• Data excerpts:

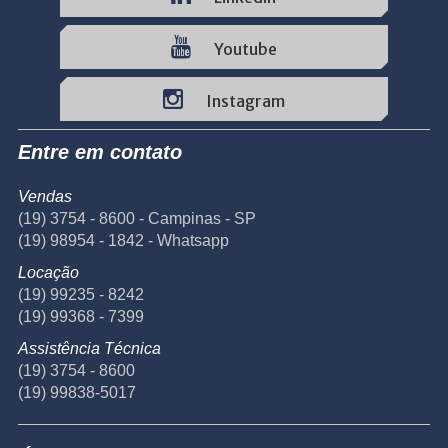
Youtube
Instagram
Entre em contato
Vendas
(19) 3754 - 8600 - Campinas - SP
(19) 98954 - 1842 - Whatsapp
Locação
(19) 99235 - 8242
(19) 99368 - 7399
Assistência Técnica
(19) 3754 - 8600
(19) 99838-5017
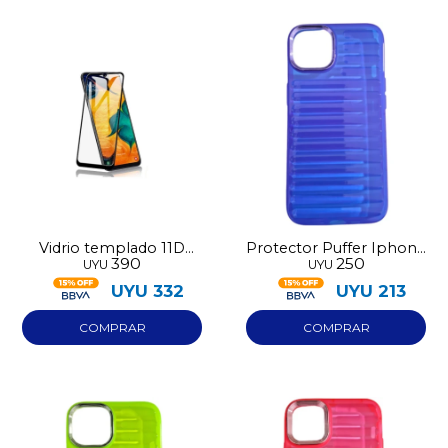
Vidrio templado 11D
Protector Puffer Iphone
390
250
UYU
UYU
para Iphone 13 Pro Max
13 Azul
UYU
332
UYU
213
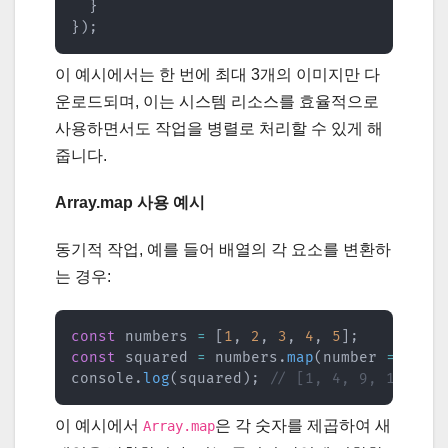
}
}
)
;
이 예시에서는 한 번에 최대 3개의 이미지만 다
운로드되며, 이는 시스템 리소스를 효율적으로
사용하면서도 작업을 병렬로 처리할 수 있게 해
줍니다.
Array.map 사용 예시
동기적 작업, 예를 들어 배열의 각 요소를 변환하
는 경우:
const
 numbers 
=
[
1
,
2
,
3
,
4
,
5
]
;
const
 squared 
=
 numbers
.
map
(
number
=>
 num
console
.
log
(
squared
)
;
// [1, 4, 9, 16, 25
이 예시에서
은 각 숫자를 제곱하여 새
Array.map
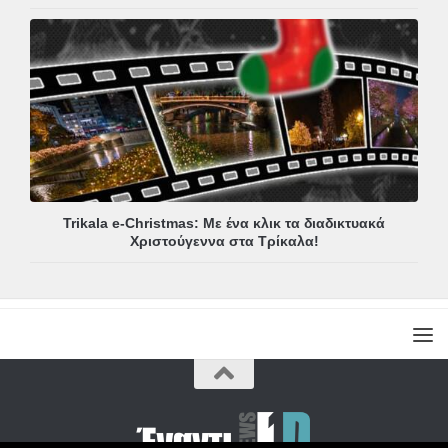
Trikala e-Christmas: Με ένα κλικ τα διαδικτυακά
Χριστούγεννα στα Τρίκαλα!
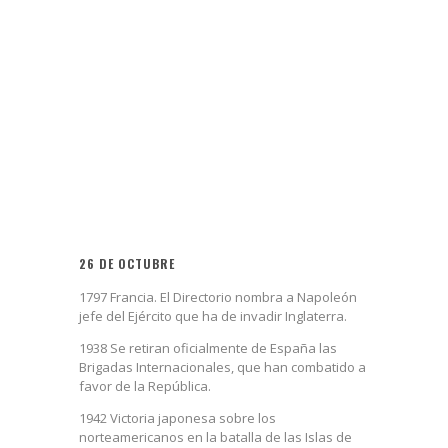
26 DE OCTUBRE
1797 Francia. El Directorio nombra a Napoleón
jefe del Ejército que ha de invadir Inglaterra.
1938 Se retiran oficialmente de España las
Brigadas Internacionales, que han combatido a
favor de la República.
1942 Victoria japonesa sobre los
norteamericanos en la batalla de las Islas de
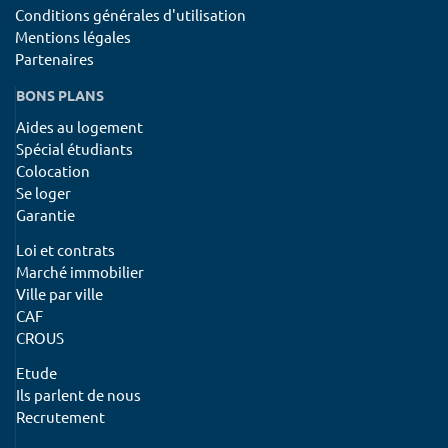
Conditions générales d'utilisation
Mentions légales
Partenaires
BONS PLANS
Aides au logement
Spécial étudiants
Colocation
Se loger
Garantie
Loi et contrats
Marché immobilier
Ville par ville
CAF
CROUS
Etude
Ils parlent de nous
Recrutement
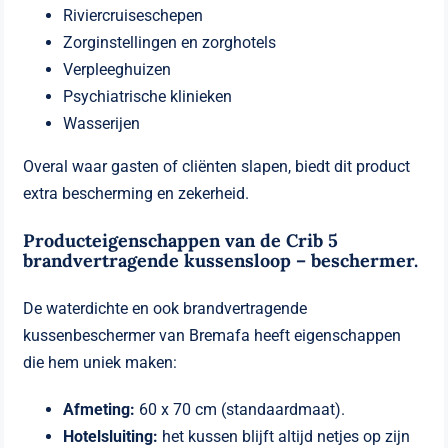
Riviercruiseschepen
Zorginstellingen en zorghotels
Verpleeghuizen
Psychiatrische klinieken
Wasserijen
Overal waar gasten of cliënten slapen, biedt dit product
extra bescherming en zekerheid.
Producteigenschappen van de Crib 5
brandvertragende kussensloop – beschermer.
De waterdichte en ook brandvertragende
kussenbeschermer van Bremafa heeft eigenschappen
die hem uniek maken:
Afmeting:
60 x 70 cm (standaardmaat).
Hotelsluiting:
het kussen blijft altijd netjes op zijn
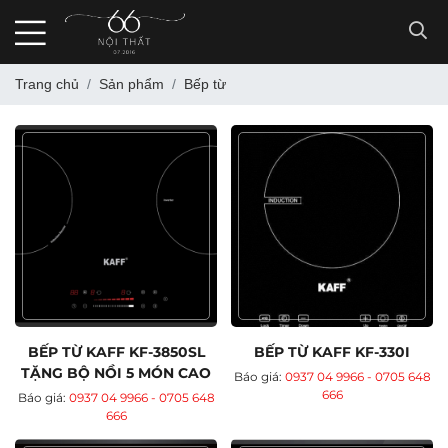
Trang chủ
Sản phẩm
Bếp từ
BẾP TỪ KAFF KF-3850SL
BẾP TỪ KAFF KF-330I
TẶNG BỘ NỒI 5 MÓN CAO
Báo giá:
0937 04 9966 - 0705 648
CẤP
666
Báo giá:
0937 04 9966 - 0705 648
666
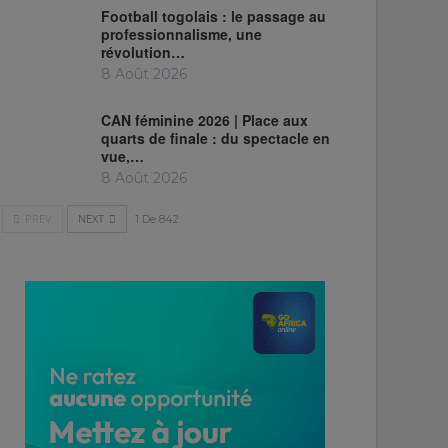
Football togolais : le passage au
professionnalisme, une
révolution…
8 Août 2026
CAN féminine 2026 | Place aux
quarts de finale : du spectacle en
vue,…
8 Août 2026
PREV
NEXT
1 De 842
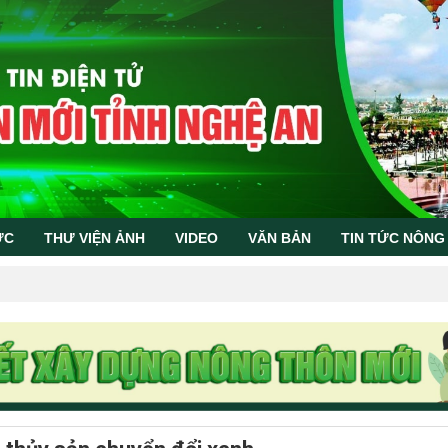
ỨC
THƯ VIỆN ẢNH
VIDEO
VĂN BẢN
TIN TỨC NÔNG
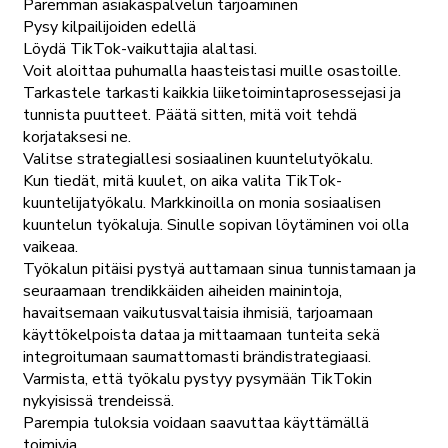
Paremman asiakaspalvelun tarjoaminen
Pysy kilpailijoiden edellä
Löydä TikTok-vaikuttajia alaltasi.
Voit aloittaa puhumalla haasteistasi muille osastoille.
Tarkastele tarkasti kaikkia liiketoimintaprosessejasi ja
tunnista puutteet. Päätä sitten, mitä voit tehdä
korjataksesi ne.
Valitse strategiallesi sosiaalinen kuuntelutyökalu.
Kun tiedät, mitä kuulet, on aika valita TikTok-
kuuntelijatyökalu. Markkinoilla on monia sosiaalisen
kuuntelun työkaluja. Sinulle sopivan löytäminen voi olla
vaikeaa.
Työkalun pitäisi pystyä auttamaan sinua tunnistamaan ja
seuraamaan trendikkäiden aiheiden mainintoja,
havaitsemaan vaikutusvaltaisia ihmisiä, tarjoamaan
käyttökelpoista dataa ja mittaamaan tunteita sekä
integroitumaan saumattomasti brändistrategiaasi.
Varmista, että työkalu pystyy pysymään TikTokin
nykyisissä trendeissä.
Parempia tuloksia voidaan saavuttaa käyttämällä
toimivia.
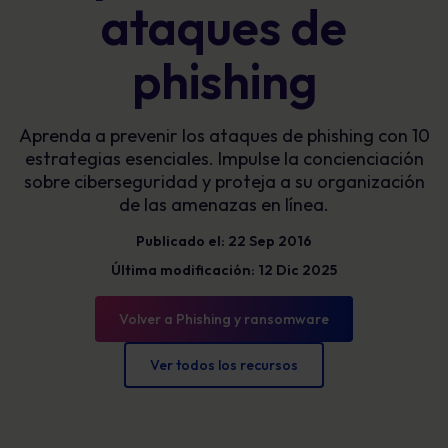
ataques de
phishing
Aprenda a prevenir los ataques de phishing con 10
estrategias esenciales. Impulse la concienciación
sobre ciberseguridad y proteja a su organización
de las amenazas en línea.
Publicado el: 22 Sep 2016
Última modificación: 12 Dic 2025
Volver a Phishing y ransomware
Ver todos los recursos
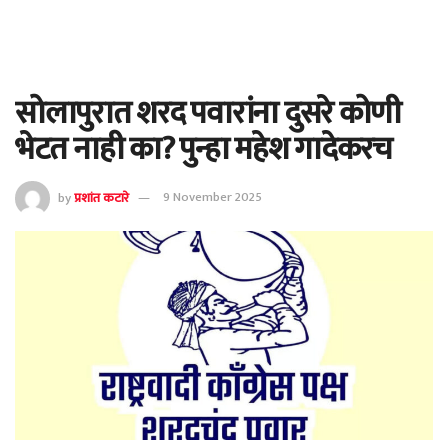
सोलापुरात शरद पवारांना दुसरे कोणी
भेटत नाही का? पुन्हा महेश गादेकरच
by
प्रशांत कटारे
9 November 2025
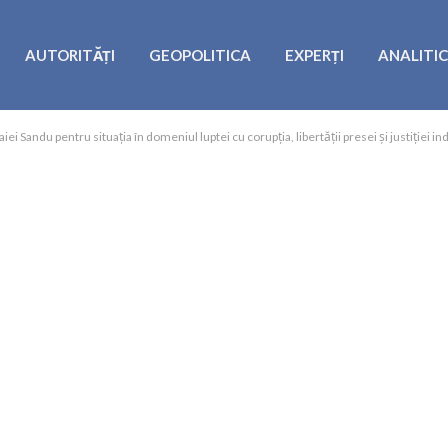
AUTORITĂȚI
GEOPOLITICA
EXPERȚI
ANALITI
Sandu pentru situația în domeniul luptei cu corupția, libertății presei și justiției 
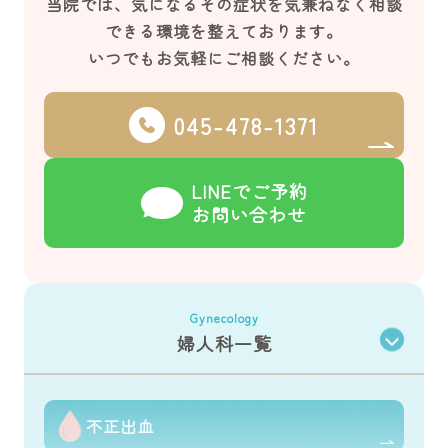
当院では、気になるその症状を気兼ねなく相談
できる環境を整えております。
いつでもお気軽にご相談ください。
045-478-1371
LINEでご予約
お問い合わせ
Gynecology
婦人科一覧
不正出血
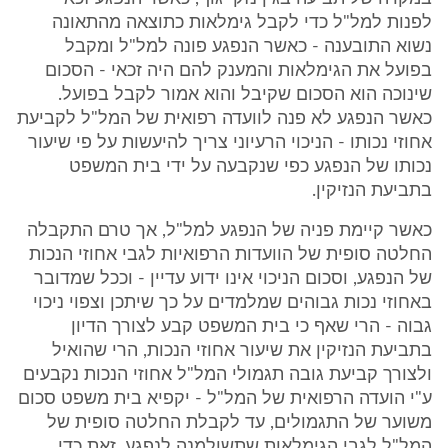
לפנות למל"ל כדי לקבל גימלאות כתוצאה מהתאונה
נשוא התובענה - כאשר הנפגע פונה למל"ל ומקבל
בפועל את הגימלאות והמענק להם היה זכאי - הסכום
שינוכה הוא הסכום שקיבל והוא אמור לקבל בפועל.
כאשר הנפגע לא פנה לוועדה רפואית של המל"ל לקביעת
אחוזי נכותו - הניכוי הרעיוני צריך להיעשות על פי שיעור
נכותו של הנפגע כפי שנקבעה על ידי בית המשפט
בתביעת הנזיקין.
כאשר קיימת פניה של הנפגע למל"ל, אך טרם התקבלה
החלטה סופית של הוועדות הרפואיות לגבי אחוזי הנכות
של הנפגע, וסכום הניכוי אינו ידוע עדיין - וככל שמדובר
באחוזי נכות גבוהים שמלמדים על כך שיתכן וצפוי ניכוי
גבוה - הרי שאף כי בית המשפט קבע לצורך הדיון
בתביעת הנזיקין את שיעור אחוזי הנכות, הרי שהואיל
ולצורך קביעת גובה תגמולי המל"ל אחוזי הנכות נקבעים
ע"י הועדה הרפואית של המל"ל - יקפיא בית משפט סכום
משוער של התגמולים, עד לקבלת החלטה סופית של
המל"ל לגבי הגימלאות שתשולמנה לנפגע, זאת כדי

• Assignment: Everything in the listing, except its images, should be set down exactly.

• Answer below:
Youtube
Instagram
Entre em contato
Vendas
(19) 3754 - 8600 - Campinas - SP
(19) 98954 - 1842 - Whatsapp
Locação
(19) 99235 - 8242
(19) 99368 - 7399
Assistência Técnica
(19) 3754 - 8600
(19) 99838-5017
Vidrio templado 11D
Protector Puffer Iphone
390
250
UYU
UYU
para Iphone 13 Pro Max
13 Azul
UYU
332
UYU
213
}
}
)
;
이 예시에서는 한 번에 최대 3개의 이미지만 다
운로드되며, 이는 시스템 리소스를 효율적으로
사용하면서도 작업을 병렬로 처리할 수 있게 해
줍니다.
Array.map 사용 예시
동기적 작업, 예를 들어 배열의 각 요소를 변환하
는 경우:
const
 numbers 
=
[
1
,
2
,
3
,
4
,
5
]
;
const
 squared 
=
 numbers
.
map
(
number
=>
 num
console
.
log
(
squared
)
;
// [1, 4, 9, 16, 25
이 예시에서
은 각 숫자를 제곱하여 새
Array.map
Trikala e-Christmas: Με ένα κλικ τα διαδικτυακά
Χριστούγεννα στα Τρίκαλα!
26 DE OCTUBRE
1797 Francia. El Directorio nombra a Napoleón
jefe del Ejército que ha de invadir Inglaterra.
1938 Se retiran oficialmente de España las
Brigadas Internacionales, que han combatido a
favor de la República.
1942 Victoria japonesa sobre los
norteamericanos en la batalla de las Islas de
Conditions générales d'utilisation
Mentions légales
Partenaires
BONS PLANS
Aides au logement
Spécial étudiants
Colocation
Se loger
Garantie
Loi et contrats
Marché immobilier
Ville par ville
CAF
CROUS
Etude
Ils parlent de nous
Recrutement
Riviercruiseschepen
Zorginstellingen en zorghotels
Verpleeghuizen
Psychiatrische klinieken
Wasserijen
Overal waar gasten of cliënten slapen, biedt dit product
extra bescherming en zekerheid.
Producteigenschappen van de Crib 5
brandvertragende kussensloop – beschermer.
De waterdichte en ook brandvertragende
kussenbeschermer van Bremafa heeft eigenschappen
die hem uniek maken:
Afmeting:
60 x 70 cm (standaardmaat).
Hotelsluiting:
het kussen blijft altijd netjes op zijn
Trang chủ
Sản phẩm
Bếp từ
BẾP TỪ KAFF KF-3850SL
BẾP TỪ KAFF KF-330I
TẶNG BỘ NỒI 5 MÓN CAO
Báo giá:
0937 04 9966 - 0705 648
CẤP
666
Báo giá:
0937 04 9966 - 0705 648
666
Football togolais : le passage au
professionnalisme, une
révolution…
8 Août 2026
CAN féminine 2026 | Place aux
quarts de finale : du spectacle en
vue,…
8 Août 2026
PREV
NEXT
1 De 842
ỨC
THƯ VIỆN ẢNH
VIDEO
VĂN BẢN
TIN TỨC NÔNG
Paremman asiakaspalvelun tarjoaminen
Pysy kilpailijoiden edellä
Löydä TikTok-vaikuttajia alaltasi.
Voit aloittaa puhumalla haasteistasi muille osastoille.
Tarkastele tarkasti kaikkia liiketoimintaprosessejasi ja
tunnista puutteet. Päätä sitten, mitä voit tehdä
korjataksesi ne.
Valitse strategiallesi sosiaalinen kuuntelutyökalu.
Kun tiedät, mitä kuulet, on aika valita TikTok-
kuuntelijatyökalu. Markkinoilla on monia sosiaalisen
kuuntelun työkaluja. Sinulle sopivan löytäminen voi olla
vaikeaa.
Työkalun pitäisi pystyä auttamaan sinua tunnistamaan ja
seuraamaan trendikkäiden aiheiden mainintoja,
havaitsemaan vaikutusvaltaisia ihmisiä, tarjoamaan
käyttökelpoista dataa ja mittaamaan tunteita sekä
integroitumaan saumattomasti brändistrategiaasi.
Varmista, että työkalu pystyy pysymään TikTokin
nykyisissä trendeissä.
Parempia tuloksia voidaan saavuttaa käyttämällä
toimivia.
ataques de
phishing
Aprenda a prevenir los ataques de phishing con 10
estrategias esenciales. Impulse la concienciación
sobre ciberseguridad y proteja a su organización
de las amenazas en línea.
Publicado el: 22 Sep 2016
Última modificación: 12 Dic 2025
Volver a Phishing y ransomware
Ver todos los recursos
सोलापुरात शरद पवारांना दुसरे कोणी
भेटत नाही का? पुन्हा महेश गादेकरच
by
प्रशांत कटारे
9 November 2025
AUTORITĂȚI
GEOPOLITICA
EXPERȚI
ANALITI
Sandu pentru situația în domeniul luptei cu corupția, libertății presei și justiției 
当院では、気になるその症状を気兼ねなく相談
できる環境を整えております。
いつでもお気軽にご相談ください。
045-478-1371
LINEでご予約
お問い合わせ
Gynecology
婦人科一覧
不正出血
לפנות למל"ל כדי לקבל גימלאות כתוצאה מהתאונה
נשוא התובענה - כאשר הנפגע פונה למל"ל ומקבל
בפועל את הגימלאות והמענק להם היה זכאי - הסכום
שינוכה הוא הסכום שקיבל והוא אמור לקבל בפועל.
כאשר הנפגע לא פנה לוועדה רפואית של המל"ל לקביעת
אחוזי נכותו - הניכוי הרעיוני צריך להיעשות על פי שיעור
נכותו של הנפגע כפי שנקבעה על ידי בית המשפט
בתביעת הנזיקין.
כאשר קיימת פניה של הנפגע למל"ל, אך טרם התקבלה
החלטה סופית של הוועדות הרפואיות לגבי אחוזי הנכות
של הנפגע, וסכום הניכוי אינו ידוע עדיין - וככל שמדובר
באחוזי נכות גבוהים שמלמדים על כך שיתכן וצפוי ניכוי
גבוה - הרי שאף כי בית המשפט קבע לצורך הדיון
בתביעת הנזיקין את שיעור אחוזי הנכות, הרי שהואיל
ולצורך קביעת גובה תגמולי המל"ל אחוזי הנכות נקבעים
ע"י הועדה הרפואית של המל"ל - יקפיא בית משפט סכום
משוער של התגמולים, עד לקבלת החלטה סופית של
המל"ל לגבי הגימלאות שתשולמנה לנפגע, זאת כדי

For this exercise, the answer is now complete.